> **TASK**:
For the listing below, output exactly the lines from the line with "serving tray: present [53,219,169,261]" up to and including the line with "framed print: none [1171,151,1407,470]", and no other lines.
[Opening DATASET CONTENT section]
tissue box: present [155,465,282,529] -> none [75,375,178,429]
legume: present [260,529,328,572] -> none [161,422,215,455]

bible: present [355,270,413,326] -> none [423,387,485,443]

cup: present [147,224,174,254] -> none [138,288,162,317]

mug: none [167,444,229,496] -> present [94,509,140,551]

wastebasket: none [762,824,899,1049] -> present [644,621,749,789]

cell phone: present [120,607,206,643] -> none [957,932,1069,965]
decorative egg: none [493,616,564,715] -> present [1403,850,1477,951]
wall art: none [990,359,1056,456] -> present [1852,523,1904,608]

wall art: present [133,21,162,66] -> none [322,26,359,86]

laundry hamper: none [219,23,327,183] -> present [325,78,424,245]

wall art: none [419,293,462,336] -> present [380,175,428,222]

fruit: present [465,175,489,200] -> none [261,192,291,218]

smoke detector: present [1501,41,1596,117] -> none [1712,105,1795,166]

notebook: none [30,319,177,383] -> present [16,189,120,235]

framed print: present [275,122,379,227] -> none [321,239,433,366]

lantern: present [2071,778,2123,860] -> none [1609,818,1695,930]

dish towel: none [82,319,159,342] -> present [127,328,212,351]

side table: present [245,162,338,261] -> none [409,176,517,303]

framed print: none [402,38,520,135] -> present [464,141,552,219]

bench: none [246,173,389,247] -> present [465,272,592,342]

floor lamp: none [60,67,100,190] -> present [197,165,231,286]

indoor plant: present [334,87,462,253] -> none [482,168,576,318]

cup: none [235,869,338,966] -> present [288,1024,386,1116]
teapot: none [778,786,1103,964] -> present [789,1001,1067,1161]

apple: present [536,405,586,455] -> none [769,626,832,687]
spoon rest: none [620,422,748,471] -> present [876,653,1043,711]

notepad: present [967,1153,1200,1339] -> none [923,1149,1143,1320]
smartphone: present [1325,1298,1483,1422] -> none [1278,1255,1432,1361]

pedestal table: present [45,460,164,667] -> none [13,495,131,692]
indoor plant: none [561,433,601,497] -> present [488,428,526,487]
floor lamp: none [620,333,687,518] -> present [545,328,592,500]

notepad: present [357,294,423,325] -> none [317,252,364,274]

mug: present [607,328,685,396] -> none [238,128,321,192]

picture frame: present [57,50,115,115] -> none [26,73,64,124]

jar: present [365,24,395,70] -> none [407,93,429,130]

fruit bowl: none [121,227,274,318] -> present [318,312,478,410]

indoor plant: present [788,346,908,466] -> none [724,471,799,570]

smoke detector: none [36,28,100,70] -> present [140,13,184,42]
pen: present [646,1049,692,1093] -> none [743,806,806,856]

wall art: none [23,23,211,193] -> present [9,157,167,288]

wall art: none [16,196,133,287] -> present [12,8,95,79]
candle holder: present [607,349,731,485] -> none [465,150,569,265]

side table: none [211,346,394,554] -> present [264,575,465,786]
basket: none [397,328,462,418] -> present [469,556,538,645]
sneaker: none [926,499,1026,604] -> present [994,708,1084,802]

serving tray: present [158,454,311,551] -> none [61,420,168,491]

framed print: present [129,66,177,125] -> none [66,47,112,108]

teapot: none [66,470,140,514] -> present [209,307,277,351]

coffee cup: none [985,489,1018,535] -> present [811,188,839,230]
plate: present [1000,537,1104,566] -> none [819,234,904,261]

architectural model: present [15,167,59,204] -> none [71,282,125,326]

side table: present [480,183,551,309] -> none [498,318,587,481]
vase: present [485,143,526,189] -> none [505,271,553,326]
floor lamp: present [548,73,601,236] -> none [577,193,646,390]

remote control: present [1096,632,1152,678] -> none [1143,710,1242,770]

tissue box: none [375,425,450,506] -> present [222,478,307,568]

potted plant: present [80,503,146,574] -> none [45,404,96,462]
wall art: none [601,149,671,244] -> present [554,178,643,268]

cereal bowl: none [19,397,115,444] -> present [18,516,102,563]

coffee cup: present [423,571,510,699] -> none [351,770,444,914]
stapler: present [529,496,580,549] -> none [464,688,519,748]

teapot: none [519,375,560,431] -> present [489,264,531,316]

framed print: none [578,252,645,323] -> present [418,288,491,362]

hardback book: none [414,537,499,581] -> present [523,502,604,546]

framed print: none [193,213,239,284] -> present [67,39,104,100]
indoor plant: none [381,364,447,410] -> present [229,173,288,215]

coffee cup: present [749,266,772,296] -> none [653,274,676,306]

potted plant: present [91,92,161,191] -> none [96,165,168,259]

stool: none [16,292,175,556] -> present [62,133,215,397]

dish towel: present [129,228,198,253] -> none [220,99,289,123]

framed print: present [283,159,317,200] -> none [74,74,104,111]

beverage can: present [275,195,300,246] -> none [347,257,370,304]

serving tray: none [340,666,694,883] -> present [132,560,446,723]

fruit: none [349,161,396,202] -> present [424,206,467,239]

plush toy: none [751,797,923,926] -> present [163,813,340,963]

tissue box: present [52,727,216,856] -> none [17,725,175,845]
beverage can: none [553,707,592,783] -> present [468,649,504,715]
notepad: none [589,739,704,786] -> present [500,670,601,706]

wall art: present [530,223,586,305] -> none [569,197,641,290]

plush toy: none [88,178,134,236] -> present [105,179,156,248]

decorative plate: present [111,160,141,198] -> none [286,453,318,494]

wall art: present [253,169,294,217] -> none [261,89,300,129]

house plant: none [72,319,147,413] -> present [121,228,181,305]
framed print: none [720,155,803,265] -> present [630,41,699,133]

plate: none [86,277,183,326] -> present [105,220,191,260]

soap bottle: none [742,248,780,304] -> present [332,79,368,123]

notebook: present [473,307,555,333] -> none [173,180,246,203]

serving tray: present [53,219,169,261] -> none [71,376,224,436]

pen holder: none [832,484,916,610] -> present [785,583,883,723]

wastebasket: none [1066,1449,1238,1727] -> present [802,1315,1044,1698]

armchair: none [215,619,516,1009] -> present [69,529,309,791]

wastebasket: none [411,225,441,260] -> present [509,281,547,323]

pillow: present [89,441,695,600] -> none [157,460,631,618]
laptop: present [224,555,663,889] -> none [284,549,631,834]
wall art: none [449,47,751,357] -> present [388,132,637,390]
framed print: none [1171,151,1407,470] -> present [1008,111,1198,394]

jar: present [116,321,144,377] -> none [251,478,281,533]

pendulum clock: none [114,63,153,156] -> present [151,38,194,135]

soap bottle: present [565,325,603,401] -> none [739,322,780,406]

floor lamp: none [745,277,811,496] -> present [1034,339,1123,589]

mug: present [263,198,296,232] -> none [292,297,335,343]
[Closing DATASET CONTENT section]
> **ANSWER SPACE**:
serving tray: present [53,219,169,261] -> none [71,376,224,436]

pen holder: none [832,484,916,610] -> present [785,583,883,723]

wastebasket: none [1066,1449,1238,1727] -> present [802,1315,1044,1698]

armchair: none [215,619,516,1009] -> present [69,529,309,791]

wastebasket: none [411,225,441,260] -> present [509,281,547,323]

pillow: present [89,441,695,600] -> none [157,460,631,618]
laptop: present [224,555,663,889] -> none [284,549,631,834]
wall art: none [449,47,751,357] -> present [388,132,637,390]
framed print: none [1171,151,1407,470] -> present [1008,111,1198,394]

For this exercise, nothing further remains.